The US probe on price-fixing seems to have impacted the domestic pharma sector overall, with stock prices of most companies witnessing a drop on the BSE in the range of 4-9% on Monday. Sun Pharma’s scrip tanked the most by nearly 10% to Rs 397.

The domestic industry, already grappling with pricing pressure in the US, faces one of the biggest such probes ever which, if proven, can incur litigation and financial burden on companies, experts say. The development put a damper on the entire sector, as the US is the most lucrative market, contributing a significant portion to revenues.
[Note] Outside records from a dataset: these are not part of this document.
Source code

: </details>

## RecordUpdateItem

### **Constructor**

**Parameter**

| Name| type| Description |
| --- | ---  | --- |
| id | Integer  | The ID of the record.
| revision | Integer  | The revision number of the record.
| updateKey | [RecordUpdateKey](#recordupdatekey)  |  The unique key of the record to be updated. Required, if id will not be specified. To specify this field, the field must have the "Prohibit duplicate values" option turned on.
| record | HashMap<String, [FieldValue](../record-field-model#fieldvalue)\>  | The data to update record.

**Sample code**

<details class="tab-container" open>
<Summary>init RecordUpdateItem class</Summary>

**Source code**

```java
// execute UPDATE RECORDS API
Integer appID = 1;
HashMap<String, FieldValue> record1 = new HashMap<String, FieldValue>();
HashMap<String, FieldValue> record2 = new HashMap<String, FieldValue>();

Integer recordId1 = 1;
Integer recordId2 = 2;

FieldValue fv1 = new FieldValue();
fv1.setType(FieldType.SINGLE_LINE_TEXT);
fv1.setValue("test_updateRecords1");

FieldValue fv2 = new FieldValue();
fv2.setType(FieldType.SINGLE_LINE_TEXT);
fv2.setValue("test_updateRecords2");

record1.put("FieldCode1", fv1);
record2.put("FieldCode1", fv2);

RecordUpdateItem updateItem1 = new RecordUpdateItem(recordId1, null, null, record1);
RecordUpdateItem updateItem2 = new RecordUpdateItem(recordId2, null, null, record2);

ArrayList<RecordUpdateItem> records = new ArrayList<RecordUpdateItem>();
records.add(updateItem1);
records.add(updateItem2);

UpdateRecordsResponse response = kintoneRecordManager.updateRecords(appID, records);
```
“The role of domestic companies (under investigation) appears to be minimal, probably to the extent of three to four molecules. We expect the penalty would not be over $50 million each,” Surajit Pal associate vice-president, Prabhudas Lilladher, told TOI.

Over years, the industry-wide scheme reportedly affected prices of over 300 generic drugs in the US including HIV, diabetes, asthma medication, high cholesterol, oral antibiotics, blood thinners, cancer drugs, contraceptives and antidepressants. The 20 drug companies reportedly engaged in illegal conspiracies to divide up the market for drugs to avoid competing and, in some cases, conspired to either prevent prices from dropping or to raise them, according to the complaint by 44 US states, filed in US district court in Connecticut.

Soaring drug prices from both branded and generic manufacturers have sparked outrage in the US, with criticism coming from across the political spectrum, including from President Donald Trump.